Finals season is upon us, and as college students from sea to shining sea stay up until the wee hours of the morning studying in hopes of achieving top grades, a scary story has emerged out of California. When students from California State University-Northridge showed up to take their final exam, they were shocked to see the question their teacher had slipped in about President Donald Trump.
The final exam for an African Studies 161 class at California State University-Northridge asked students whether Donald Trump’s campaign rhetoric was “anti-Mexican,” “anti-Muslim,” “anti-woman,” or “all of the above.” But, sadly, that’s not all.
Another question asked students to name the groups Hillary Clinton addressed “in terms of breaking down barriers and bringing people together?” The students could select from “races,” “religions,” “genders and sexualities,” or “all of the above.”
An anonymous student who was enrolled in the online class did not recall learning any anti-Trump rhetoric in class or in the textbook reading. “The class is online-based, so the professor has not had a political bias for the most part and neither did the chapter readings, so it was really surprising to see this material on the final exam,” the student told Campus Reform.
“It was pretty random and annoying,” added the unnamed student. “Like, don’t try and make me think a certain way because everyone’s view is different.”
Professor Karin Stanford, who teaches the class, did not return Campus Reform‘s request for comment, but regardless, this is disturbing on so many levels. Young Americans are literally being forced to propagate a negative opinion of the President of the United States in order to earn good grades.

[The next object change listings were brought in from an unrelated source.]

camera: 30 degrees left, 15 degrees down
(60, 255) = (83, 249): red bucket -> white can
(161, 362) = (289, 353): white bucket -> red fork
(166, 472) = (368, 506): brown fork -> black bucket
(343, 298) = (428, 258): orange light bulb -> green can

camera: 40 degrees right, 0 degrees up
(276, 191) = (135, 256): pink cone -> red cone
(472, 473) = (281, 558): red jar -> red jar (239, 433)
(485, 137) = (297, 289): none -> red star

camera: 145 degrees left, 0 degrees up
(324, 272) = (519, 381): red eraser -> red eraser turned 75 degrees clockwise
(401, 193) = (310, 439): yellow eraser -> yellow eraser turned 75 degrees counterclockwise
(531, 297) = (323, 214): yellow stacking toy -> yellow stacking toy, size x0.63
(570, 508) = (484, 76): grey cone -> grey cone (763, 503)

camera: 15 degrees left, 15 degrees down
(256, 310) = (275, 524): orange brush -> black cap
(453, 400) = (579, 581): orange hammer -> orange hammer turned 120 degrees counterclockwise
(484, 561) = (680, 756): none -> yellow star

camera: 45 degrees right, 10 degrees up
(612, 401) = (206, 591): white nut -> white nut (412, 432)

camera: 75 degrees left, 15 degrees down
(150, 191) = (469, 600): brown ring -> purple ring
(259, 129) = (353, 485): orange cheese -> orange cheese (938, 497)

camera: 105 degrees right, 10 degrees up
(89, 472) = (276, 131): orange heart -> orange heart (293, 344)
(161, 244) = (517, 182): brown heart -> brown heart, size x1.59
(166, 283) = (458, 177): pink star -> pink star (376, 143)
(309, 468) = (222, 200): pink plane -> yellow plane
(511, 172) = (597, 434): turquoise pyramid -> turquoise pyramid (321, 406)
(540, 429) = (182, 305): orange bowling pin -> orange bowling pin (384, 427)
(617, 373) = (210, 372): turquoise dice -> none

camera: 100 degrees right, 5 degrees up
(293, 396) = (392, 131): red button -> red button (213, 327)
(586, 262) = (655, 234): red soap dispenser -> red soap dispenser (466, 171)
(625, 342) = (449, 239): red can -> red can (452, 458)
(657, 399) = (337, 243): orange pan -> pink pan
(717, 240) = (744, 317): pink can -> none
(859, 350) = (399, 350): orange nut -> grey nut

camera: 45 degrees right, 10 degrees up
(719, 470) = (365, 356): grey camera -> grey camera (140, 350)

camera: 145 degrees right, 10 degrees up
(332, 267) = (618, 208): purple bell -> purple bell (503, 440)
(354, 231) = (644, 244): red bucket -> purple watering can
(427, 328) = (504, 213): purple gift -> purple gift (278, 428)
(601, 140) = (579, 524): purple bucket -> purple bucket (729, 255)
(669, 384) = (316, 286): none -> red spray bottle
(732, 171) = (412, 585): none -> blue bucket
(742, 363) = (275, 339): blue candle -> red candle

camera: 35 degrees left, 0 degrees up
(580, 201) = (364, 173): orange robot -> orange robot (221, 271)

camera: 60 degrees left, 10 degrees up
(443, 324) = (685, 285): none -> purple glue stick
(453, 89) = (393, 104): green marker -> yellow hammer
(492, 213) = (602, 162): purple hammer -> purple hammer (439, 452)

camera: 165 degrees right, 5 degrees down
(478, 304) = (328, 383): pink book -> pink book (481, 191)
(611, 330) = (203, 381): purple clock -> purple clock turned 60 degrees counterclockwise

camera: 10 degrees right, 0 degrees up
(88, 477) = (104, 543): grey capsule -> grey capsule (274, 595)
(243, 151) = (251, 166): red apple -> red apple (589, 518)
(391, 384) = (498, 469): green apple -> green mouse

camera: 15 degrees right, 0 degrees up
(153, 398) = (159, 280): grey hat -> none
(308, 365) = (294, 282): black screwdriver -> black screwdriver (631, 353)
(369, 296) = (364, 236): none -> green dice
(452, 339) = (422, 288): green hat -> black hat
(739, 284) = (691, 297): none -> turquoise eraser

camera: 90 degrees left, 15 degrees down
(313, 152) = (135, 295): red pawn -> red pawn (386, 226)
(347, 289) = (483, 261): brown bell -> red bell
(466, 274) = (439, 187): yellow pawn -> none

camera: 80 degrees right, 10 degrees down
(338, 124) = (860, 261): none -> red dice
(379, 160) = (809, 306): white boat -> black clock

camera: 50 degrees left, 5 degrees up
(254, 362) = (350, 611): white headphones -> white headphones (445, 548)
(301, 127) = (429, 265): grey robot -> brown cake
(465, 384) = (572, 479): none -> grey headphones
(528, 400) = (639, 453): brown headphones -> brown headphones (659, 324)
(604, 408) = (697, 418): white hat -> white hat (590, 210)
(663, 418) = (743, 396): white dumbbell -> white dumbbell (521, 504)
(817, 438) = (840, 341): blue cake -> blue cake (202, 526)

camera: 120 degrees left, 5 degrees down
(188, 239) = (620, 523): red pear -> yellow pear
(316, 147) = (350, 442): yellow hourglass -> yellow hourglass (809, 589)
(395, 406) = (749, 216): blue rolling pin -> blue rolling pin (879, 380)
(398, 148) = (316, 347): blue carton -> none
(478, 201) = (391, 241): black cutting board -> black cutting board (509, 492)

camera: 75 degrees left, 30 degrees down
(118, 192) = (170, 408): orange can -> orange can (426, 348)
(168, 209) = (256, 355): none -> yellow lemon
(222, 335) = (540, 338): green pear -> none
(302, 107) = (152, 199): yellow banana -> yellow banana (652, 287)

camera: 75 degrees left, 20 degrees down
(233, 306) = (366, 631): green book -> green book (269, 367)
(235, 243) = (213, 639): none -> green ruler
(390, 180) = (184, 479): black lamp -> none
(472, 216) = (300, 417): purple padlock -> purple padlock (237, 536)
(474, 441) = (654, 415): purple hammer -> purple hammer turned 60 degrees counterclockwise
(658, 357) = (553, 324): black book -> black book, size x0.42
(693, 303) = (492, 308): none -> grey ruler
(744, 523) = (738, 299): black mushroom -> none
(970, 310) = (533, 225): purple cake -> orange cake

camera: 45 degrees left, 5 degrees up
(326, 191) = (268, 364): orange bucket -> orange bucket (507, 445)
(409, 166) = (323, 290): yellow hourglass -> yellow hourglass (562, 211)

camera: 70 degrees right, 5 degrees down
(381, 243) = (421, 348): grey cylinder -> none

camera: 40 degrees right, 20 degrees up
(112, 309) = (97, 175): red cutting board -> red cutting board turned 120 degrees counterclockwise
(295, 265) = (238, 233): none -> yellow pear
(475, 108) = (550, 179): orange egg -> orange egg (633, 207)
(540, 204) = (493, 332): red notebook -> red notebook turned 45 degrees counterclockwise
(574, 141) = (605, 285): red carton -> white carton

The students in this African Studies class were given no options which were even remotely neutral to President Trump. Instead, they were made to slander him or get dinged for submitting the “wrong” answer.
Clearly, the professor of this class was hoping students would answer “all of the above.” Of course, the common liberal arguments that Trump is “anti-Mexican,” “anti-Muslim,” and “anti-woman” can be easily debunked. Coincidentally, though, there was no opportunity for students to do so on their exam.
Likewise, one wonders what, exactly, Hillary Clinton ever did to “break down barriers and bring people together.” Was it when she handed twenty percent of the U.S.’s Uranium supply over to the Russians in exchange for a lucrative “donation” to her foundation? Was it when she threatened the women who were sexually victimized by her husband to ensure their silence? Was it when she used a private email server to send classified information while Secretary of State, thereby endangering the security of the United States and the safety of all her people? Or, perhaps, they are referring to the shameless pandering she did and the hot sauce in her purse — because that really makes a difference to the well-being of Americans, now doesn’t it?
In 2016, it was overwhelmingly clear that Donald Trump was fit to be president and Hillary Clinton was not. The American people voted accordingly and sent Trump to the White House. Apparently, there are people within the ranks of liberal academia who are still bitter about this. Professor Karin Stanford is one of them, and frighteningly, she has access to young, impressionable minds.